Went about a few errands through town and then headed to the beach to check on surf and wind which is huge and marginal respectably. The forecast was calling for surf of sets with 30+ foot faces, although it didn’t quite make it that big at Kanaha (or even Hookipa for that matter). Anyway after hanging around for a while and endless wind deliberations a few of us decided to go out regardless of the light conditions. So off I go into the washing machine with the USB key happily coming along for the ride. Wash, Tumble, rinse, repeat… I took it on the head a few times today and had a few long swims after my gear.


Next as if that wasn’t enough I decided to go to Yoga and sweat in a 105  degree room with 90% humidity for a an hour and half. USB key is still happily along for the ride…


So tonight – sufficiently beat up by the day – I get home sit down at the computer and… remember the USB key. Oh shit. I forgot to take it out before going rinse cycling and pig sweating… after a quick hustle I retrieved the USB key and it had a few pieces of seaweed stuck to it and a little rust mark…

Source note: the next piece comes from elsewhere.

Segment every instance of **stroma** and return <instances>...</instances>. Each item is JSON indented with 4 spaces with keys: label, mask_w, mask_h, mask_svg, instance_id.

It couldn’t possibly still be working after all that, could it?


So… I plugged it in and – nothing. Ah, too bad. But wait – nope it’s just the lock key that was set by all the rustling. Switch the key and… can you belive it the damn thing still works. Amazing. After having been completely submerged in water for probably 30 minutes + throughout the day, absorbing stinking acrid sweat the thing actually manages to still work…


I wonder if I should try that with the camera next <g>…

Posted in Personal  

The Voices of Reason


January 25, 2007

# re: Submergable USB Key

similar happened to me. Washing machine + tumble dryer. It still works and it's clean!

January 25, 2007

# re: Submergable USB Key

Since they are not powered internally, as long as it is completely dry it should work. Same with cell phones - it is usually the battery that goes...

January 25, 2007

# re: Submergable USB Key

I've put mine thru the washing machine and dryer a couple of times. My daughter put her iPod thru the washer and dryer. I dried it out with a hair dryer, and it still works.

Kevin Davis
January 25, 2007

# re: Submergable USB Key

Mine has survived the washing machine many many times.



Doug Osborne
January 25, 2007

# re: Submergable USB Key


Sit it in your car on the dashboard in the sun with the windows closed - that's how I got my cell phone working after I jumped in the pool with it in my pocket.


January 25, 2007

# re: Submergable USB Key

I carry mine in the small pocket of my jeans (right side above the big pocket).

Any way I would have to say that I have washed and dried mine probable around 50 times. I have to say the first time it happened I was worried but to my surprise it still worked. Since then I just pop in the wash for the occasional cleaning (just kidding).

Gabriel Lozano-Moran
January 26, 2007

# re: Submergable USB Key

My 1GB USB stick has been washed in the washing machine as well a couple of times because I forgot to take it out my jeans everytime and the thing still works as new :-)

January 29, 2007

# re: Submergable USB Key

you dumb shit!

March 12, 2008

# re: Submergable USB Key

Having studied electronics, it's perfectly feasible that most electronic devices can survive abuse from all kinds of liquids. The key thing to remember is that if the device has no moving parts (solid state) and you wash it, drop it in water, etc. so long as you don't power up the device until it's completely dry, all should be fine. Probably the best thing to do would be to crack open the case and give the circuitry a good clean with isopropylene and let it dry out completely, before powering it up again.
The reason that water (and most liquids) kills electronic devices is that water is a conductor of electricity and if you power up the device whilst it's wet the water will create a short circuit and potentially destroy the device. Even when it's dried out there's still a risk of destroying the device as any residue left from the liquid could still be conductive and therefore create a short circuit.
This is why I'd suggest cleaning with isopropylene which is cheaply available from most electronic parts suppliers.

I hope that helps anyone who has dropped or spilled liquids on and electronic device?